“使用你那卑鄙的手段?”时擎酒朝着他走近一步,浑身的魄力直压,“现在的你也只能耍这点把戏,不过,即便你费劲心思威胁她和我离婚,只要我不同意,你做什么也是徒劳。”

司空凌川危险的眯起了眸,“时擎酒,你若识相点,就奉劝你早些放手。”

“让我放手?下辈子!”

俩人的谈话,心照不宣,都知道在谈判着什么,对方手中有什么利弊。

时擎酒离开了,只留下站在原地黑着脸的司空凌川。

不远处的维尼尔见时擎酒走开了,立马走到他面前禀告,“少主,我们该走了,不然帝玺宸那边就不知该如何交代了。”
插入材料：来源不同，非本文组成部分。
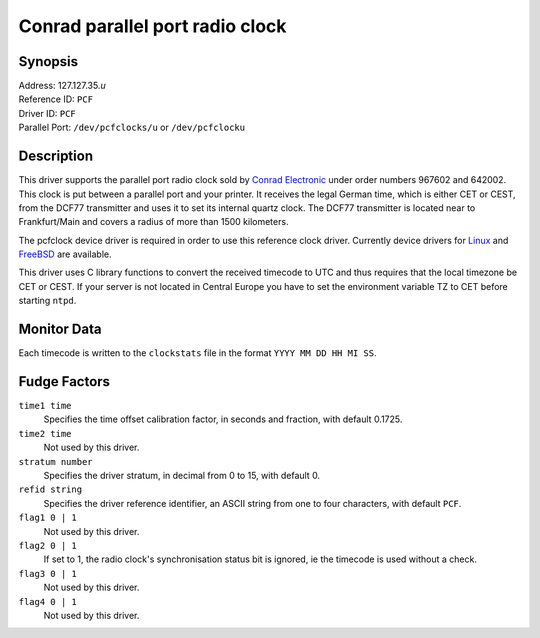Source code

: Conrad parallel port radio clock
================================

Synopsis
--------

| Address: 127.127.35.\ *u*
| Reference ID: ``PCF``
| Driver ID: ``PCF``
| Parallel Port: ``/dev/pcfclocks/u`` or ``/dev/pcfclocku``

Description
-----------

This driver supports the parallel port radio clock sold by `Conrad
Electronic <http://www.conrad-electronic.com/>`__ under order numbers
967602 and 642002. This clock is put between a parallel port and your
printer. It receives the legal German time, which is either CET or CEST,
from the DCF77 transmitter and uses it to set its internal quartz clock.
The DCF77 transmitter is located near to Frankfurt/Main and covers a
radius of more than 1500 kilometers.

The pcfclock device driver is required in order to use this reference
clock driver. Currently device drivers for
`Linux <http://home.pages.de/%7evoegele/pcf.html>`__ and
`FreeBSD <http://schumann.cx/pcfclock/>`__ are available.

This driver uses C library functions to convert the received timecode to
UTC and thus requires that the local timezone be CET or CEST. If your
server is not located in Central Europe you have to set the environment
variable TZ to CET before starting ``ntpd``.

Monitor Data
------------

Each timecode is written to the ``clockstats`` file in the format
``YYYY MM DD HH MI SS``.

Fudge Factors
-------------

``time1 time``
    Specifies the time offset calibration factor, in seconds and
    fraction, with default 0.1725.
``time2 time``
    Not used by this driver.
``stratum number``
    Specifies the driver stratum, in decimal from 0 to 15, with default
    0.
``refid string``
    Specifies the driver reference identifier, an ASCII string from one
    to four characters, with default ``PCF``.
``flag1 0 | 1``
    Not used by this driver.
``flag2 0 | 1``
    If set to 1, the radio clock's synchronisation status bit is
    ignored, ie the timecode is used without a check.
``flag3 0 | 1``
    Not used by this driver.
``flag4 0 | 1``
    Not used by this driver.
那个给云可人和时小北拆炸/弹的人并不是司空凌川的人,而是帝玺宸派来的人。

而帝玺宸为什么就这么轻易的松口了,自然是因为司空凌川允诺了他一些条件。

“现在是他有事有求于我们,还用得着看他的脸色?”

维尼尔听闻,有些尴尬,不由提醒他,“少主,炸/弹可不是普通的炸/弹,这可是帝玺宸弄出来的,你忘了去黒市时,他告诉过你,炸/弹上还涂有一层无色无味的毒药?”

司空凌川脸一下子拉了下来,“这件事,不准泄露出去。”

就算是借维尼尔一百个胆,他也不敢啊。

“走,去黒市。”

司空凌川前脚带着人离开,后脚云可人和时小北身上的毒效发作。

因是黒市里的药,医生压根就查不出一丝蛛丝马迹,不过能大概分析出,这是中毒的症状。

好在不是慢/性/毒/药,不然在体内长时间潜伏,会侵蚀骨髓,痛苦的被折磨而死。

云依人出了病房后因云可人的事有些头疼,可看到一边的时擎酒面无表情,似乎是早就知道了般,她走过去,冷着脸问出了口,“你去黒市时,可是知道了些什么?”